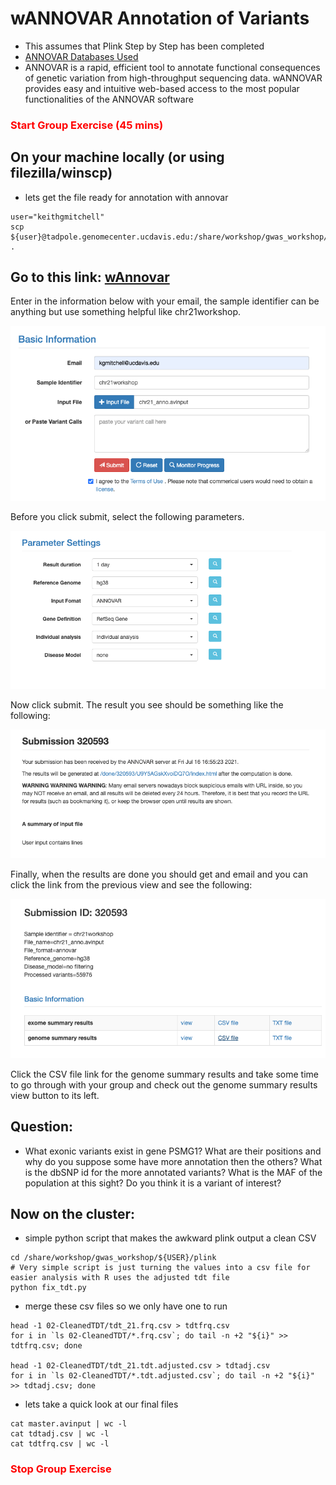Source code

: # wANNOVAR Annotation of Variants
- This assumes that Plink Step by Step has been completed
- [ANNOVAR Databases Used](https://annovar.openbioinformatics.org/en/latest/user-guide/filter/)
- ANNOVAR is a rapid, efficient tool to annotate functional consequences of genetic variation from high-throughput sequencing data. wANNOVAR provides easy and intuitive web-based access to the most popular functionalities of the ANNOVAR software


### <font color='red'> Start Group Exercise  (45 mins)</font>





## On your machine locally (or using filezilla/winscp)
- lets get the file ready for annotation with annovar
```
user="keithgmitchell"
scp ${user}@tadpole.genomecenter.ucdavis.edu:/share/workshop/gwas_workshop/${user}/plink/master.avinput .
```


## Go to this link: [wAnnovar](https://wannovar.wglab.org/)

Enter in the information below with your email, the sample identifier can be anything but use something helpful like chr21workshop.

![](figures/10f3243f.png)

Before you click submit, select the following parameters.

![](figures/3b1befbd.png)

Now click submit. The result you see should be something like the following:

![](figures/c0ad3880.png)

Finally, when the results are done you should get and email and you can click the link from the previous view and see the following:

![](figures/005e5713.png)

Click the CSV file link for the genome summary results and take some time to go through with your group and check out the genome summary results view button to its left. 


## Question:
- What exonic variants exist in gene PSMG1? What are their positions and why do you suppose some have more annotation then the others?
What is the dbSNP id for the more annotated variants? What is the MAF of the population at this sight? Do you think it is a variant of interest?



## Now on the cluster:

- simple python script that makes the awkward plink output a clean CSV
```
cd /share/workshop/gwas_workshop/${USER}/plink
# Very simple script is just turning the values into a csv file for easier analysis with R uses the adjusted tdt file
python fix_tdt.py
```

- merge these csv files so we only have one to run

```
head -1 02-CleanedTDT/tdt_21.frq.csv > tdtfrq.csv
for i in `ls 02-CleanedTDT/*.frq.csv`; do tail -n +2 "${i}" >> tdtfrq.csv; done

head -1 02-CleanedTDT/tdt_21.tdt.adjusted.csv > tdtadj.csv
for i in `ls 02-CleanedTDT/*.tdt.adjusted.csv`; do tail -n +2 "${i}" >> tdtadj.csv; done
```

- lets take a quick look at our final files

```
cat master.avinput | wc -l
cat tdtadj.csv | wc -l
cat tdtfrq.csv | wc -l
```



### <font color='red'> Stop Group Exercise </font>
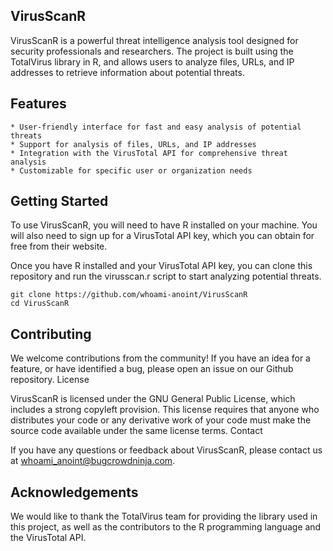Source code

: ## VirusScanR
VirusScanR is a powerful threat intelligence analysis tool designed for security professionals and researchers. The project is built using the TotalVirus library in R, and allows users to analyze files, URLs, and IP addresses to retrieve information about potential threats.

## Features
    * User-friendly interface for fast and easy analysis of potential threats
    * Support for analysis of files, URLs, and IP addresses
    * Integration with the VirusTotal API for comprehensive threat analysis
    * Customizable for specific user or organization needs

## Getting Started
To use VirusScanR, you will need to have R installed on your machine. 
You will also need to sign up for a VirusTotal API key, which you can obtain for free from their website.

Once you have R installed and your VirusTotal API key, you can clone this repository and run the virusscan.r script to start analyzing potential threats.
``` 
git clone https://github.com/whoami-anoint/VirusScanR
cd VirusScanR
```

## Contributing
We welcome contributions from the community! If you have an idea for a feature, or have identified a bug, please open an issue on our Github repository.
License

VirusScanR is licensed under the GNU General Public License, which includes a strong copyleft provision. This license requires that anyone who distributes your code or any derivative work of your code must make the source code available under the same license terms.
Contact

If you have any questions or feedback about VirusScanR, please contact us at whoami_anoint@bugcrowdninja.com.

## Acknowledgements
We would like to thank the TotalVirus team for providing the library used in this project, as well as the contributors to the R programming language and the VirusTotal API.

• _Exercise goal_
Lines wanted from the entries above: the one with "- merge these", the one with "You will also", and all lines between. Please copy them exactly, without the pictures and without anything else.

• _Task response_
- merge these csv files so we only have one to run

```
head -1 02-CleanedTDT/tdt_21.frq.csv > tdtfrq.csv
for i in `ls 02-CleanedTDT/*.frq.csv`; do tail -n +2 "${i}" >> tdtfrq.csv; done

head -1 02-CleanedTDT/tdt_21.tdt.adjusted.csv > tdtadj.csv
for i in `ls 02-CleanedTDT/*.tdt.adjusted.csv`; do tail -n +2 "${i}" >> tdtadj.csv; done
```

- lets take a quick look at our final files

```
cat master.avinput | wc -l
cat tdtadj.csv | wc -l
cat tdtfrq.csv | wc -l
```



### <font color='red'> Stop Group Exercise </font>
Source code

: ## VirusScanR
VirusScanR is a powerful threat intelligence analysis tool designed for security professionals and researchers. The project is built using the TotalVirus library in R, and allows users to analyze files, URLs, and IP addresses to retrieve information about potential threats.

## Features
    * User-friendly interface for fast and easy analysis of potential threats
    * Support for analysis of files, URLs, and IP addresses
    * Integration with the VirusTotal API for comprehensive threat analysis
    * Customizable for specific user or organization needs

## Getting Started
To use VirusScanR, you will need to have R installed on your machine. 
You will also need to sign up for a VirusTotal API key, which you can obtain for free from their website.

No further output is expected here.